People living in Columbiana and four other Northeast Ohio counties may be seeing helicopters hovering around power lines.

FirstEnergy subsidiary American Transmission Systems has announced that is using helicopters and ground crews to replace more than 1,100 insulators along a 68-mile transmission line corridor that runs through Carroll, Columbiana, Jefferson, Stark, and Summit counties.

The project is part of a multi-year, $7 billion initiative designed to upgrade FirstEnergy's transmission system with advanced equipment and technologies designed to reinforce the power grid and help reduce the frequency and duration of customer outages.

The upgrade is being conducted on the 345-kilovolt transmission line running northwest from a substation in Stratton, Ohio, to a substation in Wadsworth, Ohio.

 Insulators separate high-voltage transmission lines from their grounded support towers and help maintain safe, consistent delivery of power while preventing the current from traveling through the structures, according to FirstEnergy.

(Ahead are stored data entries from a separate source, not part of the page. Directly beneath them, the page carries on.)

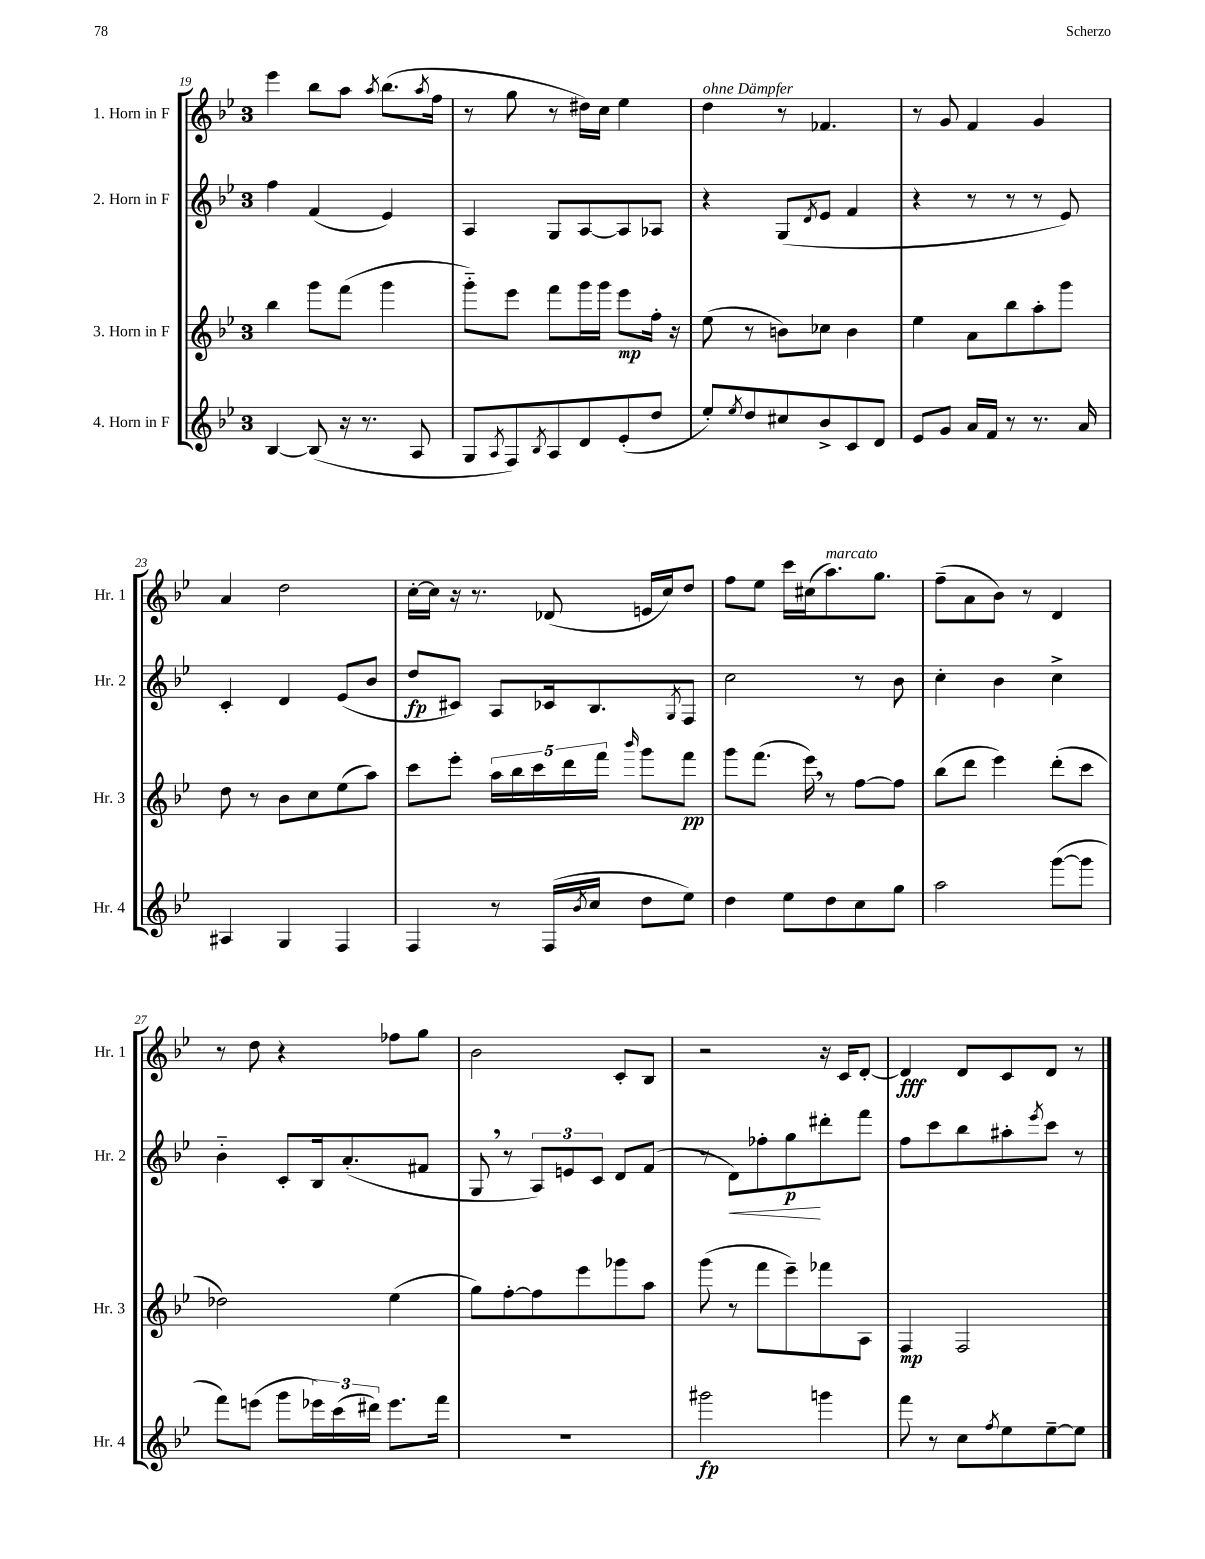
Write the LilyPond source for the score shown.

<<
\new StaffGroup <<
\new Staff = "s0" \with { instrumentName = "1. Horn in F" shortInstrumentName = "Hr. 1" } {
    \clef treble \key bes \major \once \override Staff.TimeSignature.style = #'single-digit \time 3/4
    ees'''4 bes''8 a''8 \acciaccatura { a''8 } bes''8.( \acciaccatura { a''8 } f''16 |
    r8 g''8 r8 dis''16) c''16 ees''4 |
    d''4^\markup { \italic "ohne Dämpfer" } r8 fes'4. |
    r8 g'8 f'4 g'4 |
    a'4 d''2 |
    c''16~-. c''16 r16 r8. des'8( e'16 c''16) d''8 |
    f''8 ees''8 c'''16 cis''16( a''8.^\markup { \italic "marcato" }) g''8. |
    f''8--( a'8 bes'8) r8 d'4 |
    r8 d''8 r4 fes''8 g''8 |
    bes'2 c'8-. bes8 |
    r2 r16 c'16 d'8~-. |
    d'4\fff d'8 c'8 d'8 r8 \bar "|." |
}
\new Staff = "s1" \with { instrumentName = "2. Horn in F" shortInstrumentName = "Hr. 2" } {
    \clef treble \key bes \major \once \override Staff.TimeSignature.style = #'single-digit \time 3/4
    f''4 f'4( ees'4) |
    a4 g8 a8~ a8 aes8 |
    r4 g8( \acciaccatura { d'8 } ees'8 f'4 |
    r4 r8 r8 r8 ees'8) |
    c'4-. d'4 ees'8( bes'8 |
    d''8\fp cis'8) a8 ces'16 bes8. \acciaccatura { g8 } f8 |
    c''2 r8 bes'8 |
    c''4-. bes'4 c''4-> |
    bes'4-_ c'8-. bes16 a'8.-.( fis'8 |
    g8 \breathe r8 \tuplet 3/2 { a8) e'8 c'8 } d'8 f'8( |
    r8 d'8\<) fes''8-. g''8\p\! dis'''8-. f'''8 |
    f''8 c'''8 bes''8 ais''8-. \acciaccatura { ees'''8 } c'''8 r8 \bar "|." |
}
\new Staff = "s2" \with { instrumentName = "3. Horn in F" shortInstrumentName = "Hr. 3" } {
    \clef treble \key bes \major \once \override Staff.TimeSignature.style = #'single-digit \time 3/4
    bes''4 g'''8 f'''8( g'''4 |
    g'''8-_) ees'''8 f'''8 g'''16 g'''16 ees'''8\mp f''16-. r16 |
    ees''8( r8 b'8) ces''8 b'4 |
    ees''4 a'8 bes''8 a''8-. g'''8 |
    d''8 r8 bes'8 c''8 ees''8( a''8) |
    c'''8 ees'''8-. \tuplet 5/4 { a''16 bes''16 c'''16 d'''16 f'''16 } \grace { bes'''16 } g'''8 f'''8\pp |
    g'''8 f'''8.( ees'''16) \breathe r8 f''8~ f''8 |
    bes''8( d'''8 ees'''4) d'''8-.( c'''8 |
    des''2) ees''4( |
    g''8) f''8~-. f''8 ees'''8 ges'''8 a''8 |
    g'''8( r8 f'''8 ees'''8--) fes'''8 a8 |
    f4\mp f2 \bar "|." |
}
\new Staff = "s3" \with { instrumentName = "4. Horn in F" shortInstrumentName = "Hr. 4" } {
    \clef treble \key bes \major \once \override Staff.TimeSignature.style = #'single-digit \time 3/4
    bes4~ bes8( r16 r8. a8 |
    g8 \acciaccatura { a8 } f8) \acciaccatura { bes8 } a8 d'8 ees'8-.( d''8 |
    ees''8-.) \acciaccatura { ees''8 } d''8 cis''8 bes'8-> c'8 d'8 |
    ees'8 g'8 a'16 f'16 r8 r8. a'16 |
    ais4 g4 f4 |
    f4 r8 f16( \acciaccatura { bes'8 } c''16 d''8 ees''8) |
    d''4 ees''8 d''8 c''8 g''8 |
    a''2 g'''8~( g'''8 |
    f'''8) e'''8( g'''8 \tuplet 3/2 { ees'''16) c'''16( dis'''16) } ees'''8. f'''16 |
    R2. |
    gis'''2\fp g'''4 |
    f'''8 r8 c''8 \acciaccatura { f''8 } ees''8 ees''8~-- ees''8 \bar "|." |
}
>>
>>
\layout { \context { \Score currentBarNumber = #19 } }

FirstEnergy crews will perform a portion of the insulator replacement work between Wadsworth and New Franklin, Ohio, while most of the replacements will be handled by a contractor that carries linemen to the top of the 80-foot towers via helicopter.

The linemen will be harnessed and lowered down onto each structure to install the new insulators, and the helicopter will also lower the new materials for the assembly and carry the old materials away.

FirstEnergy says the aerial method is faster and more efficient than deploying ground crews to each structure, which would require the creation of access roads for large trucks and equipment.

ATSI began replacing the insulators in July and expects to complete the replacements on 376 transmission structures along the corridor by this fall.

The transmission line has been de-energized until the work is complete but is not disrupting service to customers, who are being served by an alternate power feed.